Search code examples
dockerneo4jfastapitraefik

Neo4j Docker Compose with Python FastAPI, Traefic on https, "Connection refused"


I'm using a Docker compose with multiple containers (a custom version of Full Stack FastAPI, but with Neo4j included).

Full docker-compose.yml here and an excerpt for neo4j:

  neo4j:
    image: neo4j
    networks:
      - ${TRAEFIK_PUBLIC_NETWORK?Variable not set}
      - default
    ports:
      - "6477:6477"
      - "7474:7474"
      - "7687:7687"
    volumes:
      - app-neo4j-data:/data
      - app-neo4j-plugins:/plugins
    env_file:
      - .env
    environment:
      - NEO4J_ACCEPT_LICENSE_AGREEMENT=yes
      - NEO4J_AUTH=${NEO4J_USERNAME?Variable not set}/${NEO4J_PASSWORD?Variable not set}
      - NEO4J_dbms_default__advertised__address=0.0.0.0
      - NEO4J_dbms_default__listen__address=0.0.0.0
      - NEO4J_dbms_connector_bolt_advertised__address=0.0.0.0:7687
      - NEO4J_dbms_connector_bolt_listen__address=0.0.0.0:7687
      - NEO4J_dbms_connector_http_listen__address=:7474
      - NEO4J_dbms_connector_http_advertised__address=:7474
      - NEO4J_dbms_connector_https_listen__address=:6477
      - NEO4J_dbms_connector_https_advertised__address=:6477
      - NEO4J_dbms_connector_bolt_listen__address=:7687
      - NEO4J_dbms_mode=SINGLE
    deploy:
      labels:
        - traefik.enable=true
        - traefik.docker.network=${TRAEFIK_PUBLIC_NETWORK?Variable not set}
        - traefik.constraint-label=${TRAEFIK_PUBLIC_TAG?Variable not set}
        - traefik.http.routers.${STACK_NAME?Variable not set}-neo4j-http.rule=Host(`neo4j.${DOMAIN?Variable not set}`)
        - traefik.http.routers.${STACK_NAME?Variable not set}-neo4j-http.entrypoints=http
        - traefik.http.routers.${STACK_NAME?Variable not set}-neo4j-http.middlewares=${STACK_NAME?Variable not set}-https-redirect
        - traefik.http.routers.${STACK_NAME?Variable not set}-neo4j-https.rule=Host(`neo4j.${DOMAIN?Variable not set}`)
        - traefik.http.routers.${STACK_NAME?Variable not set}-neo4j-https.entrypoints=https
        - traefik.http.routers.${STACK_NAME?Variable not set}-neo4j-https.tls=true
        - traefik.http.routers.${STACK_NAME?Variable not set}-neo4j-https.tls.certresolver=le
        - traefik.http.services.${STACK_NAME?Variable not set}-neo4j.loadbalancer.server.port=7474
      replicas: 1
      resources:
        limits:
          memory: 1024M
        reservations:
          memory: 500M
      restart_policy:
        condition: on-failure

I try to reach bolt from the backend with bolt://login:password@neo4j:7687 but get the following error:

neo4j.exceptions.ServiceUnavailable: Couldn't connect to neo4j:7687 (resolved to ('10.0.3.11:7687',)):
Failed to establish connection to ResolvedIPv4Address(('10.0.3.11', 7687)) (reason [Errno 111] Connection refused)
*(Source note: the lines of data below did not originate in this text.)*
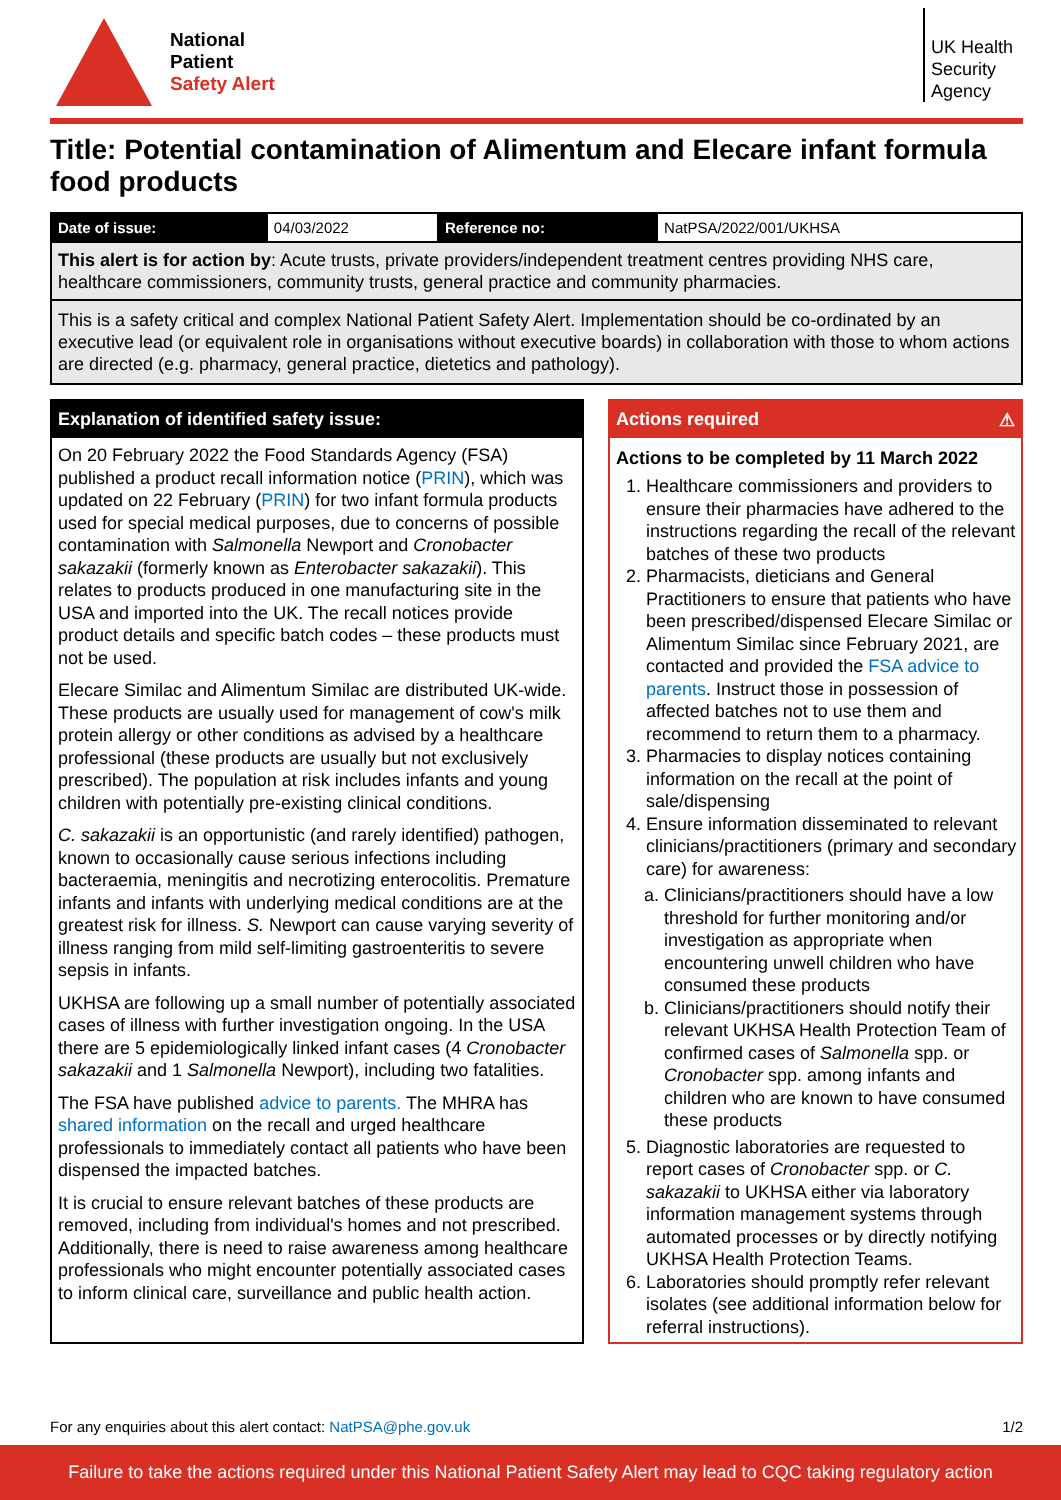National
Patient
Safety Alert
UK Health
Security
Agency
Title: Potential contamination of Alimentum and Elecare infant formula food products
| Date of issue: | 04/03/2022 | Reference no: | NatPSA/2022/001/UKHSA |
This alert is for action by: Acute trusts, private providers/independent treatment centres providing NHS care, healthcare commissioners, community trusts, general practice and community pharmacies.
This is a safety critical and complex National Patient Safety Alert. Implementation should be co-ordinated by an executive lead (or equivalent role in organisations without executive boards) in collaboration with those to whom actions are directed (e.g. pharmacy, general practice, dietetics and pathology).
Explanation of identified safety issue:
On 20 February 2022 the Food Standards Agency (FSA) published a product recall information notice (PRIN), which was updated on 22 February (PRIN) for two infant formula products used for special medical purposes, due to concerns of possible contamination with Salmonella Newport and Cronobacter sakazakii (formerly known as Enterobacter sakazakii). This relates to products produced in one manufacturing site in the USA and imported into the UK. The recall notices provide product details and specific batch codes – these products must not be used.
Elecare Similac and Alimentum Similac are distributed UK-wide. These products are usually used for management of cow's milk protein allergy or other conditions as advised by a healthcare professional (these products are usually but not exclusively prescribed). The population at risk includes infants and young children with potentially pre-existing clinical conditions.
C. sakazakii is an opportunistic (and rarely identified) pathogen, known to occasionally cause serious infections including bacteraemia, meningitis and necrotizing enterocolitis. Premature infants and infants with underlying medical conditions are at the greatest risk for illness. S. Newport can cause varying severity of illness ranging from mild self-limiting gastroenteritis to severe sepsis in infants.
UKHSA are following up a small number of potentially associated cases of illness with further investigation ongoing. In the USA there are 5 epidemiologically linked infant cases (4 Cronobacter sakazakii and 1 Salmonella Newport), including two fatalities.
The FSA have published advice to parents. The MHRA has shared information on the recall and urged healthcare professionals to immediately contact all patients who have been dispensed the impacted batches.
It is crucial to ensure relevant batches of these products are removed, including from individual's homes and not prescribed. Additionally, there is need to raise awareness among healthcare professionals who might encounter potentially associated cases to inform clinical care, surveillance and public health action.
Actions required ⚠
Actions to be completed by 11 March 2022
1. Healthcare commissioners and providers to ensure their pharmacies have adhered to the instructions regarding the recall of the relevant batches of these two products
2. Pharmacists, dieticians and General Practitioners to ensure that patients who have been prescribed/dispensed Elecare Similac or Alimentum Similac since February 2021, are contacted and provided the FSA advice to parents. Instruct those in possession of affected batches not to use them and recommend to return them to a pharmacy.
3. Pharmacies to display notices containing information on the recall at the point of sale/dispensing
4. Ensure information disseminated to relevant clinicians/practitioners (primary and secondary care) for awareness:
a. Clinicians/practitioners should have a low threshold for further monitoring and/or investigation as appropriate when encountering unwell children who have consumed these products
b. Clinicians/practitioners should notify their relevant UKHSA Health Protection Team of confirmed cases of Salmonella spp. or Cronobacter spp. among infants and children who are known to have consumed these products
5. Diagnostic laboratories are requested to report cases of Cronobacter spp. or C. sakazakii to UKHSA either via laboratory information management systems through automated processes or by directly notifying UKHSA Health Protection Teams.
6. Laboratories should promptly refer relevant isolates (see additional information below for referral instructions).
For any enquiries about this alert contact: NatPSA@phe.gov.uk 1/2
Failure to take the actions required under this National Patient Safety Alert may lead to CQC taking regulatory action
I have reviewed an extraordinary number of responses on Stackoverflow, but not getting anywhere. This does work on dev, but I haven't implemented https there, so I'm not sure if that's what's causing the problem.

I'm at a loss and would appreciate any guidance.


Solution

  • This particular issue wasn't related to Docker or Neo4j directly. Rather it is that it takes finite time to initialise the database. The solution is to retry the connection. Here's the way I went about it:

    from tenacity import after_log, before_log, retry, stop_after_attempt, wait_fixed
    
    max_tries = 60 * 5  # 5 minutes
    wait_seconds = 1
    
    @retry(
        stop=stop_after_attempt(max_tries),
        wait=wait_fixed(wait_seconds),
        before=before_log(logger, logging.INFO),
        after=after_log(logger, logging.WARN),
    )
    def initNeo4j() -> None:
        try:
            init_gdb()
        except Exception as e:
            raise e
    

    Where init_gdb() is the script initialising Neo4j.

    The issue arises after Docker completes instantiation of the containers and the main backend server begins to initialise and build itself. When the admin user is created, the database must be up and running, if it isn't, you get this error.

    Given the same error is used to cover a multitude of issues, it isn't necessarily clear that the database isn't ready, rather than that some setting to reach it is incorrect.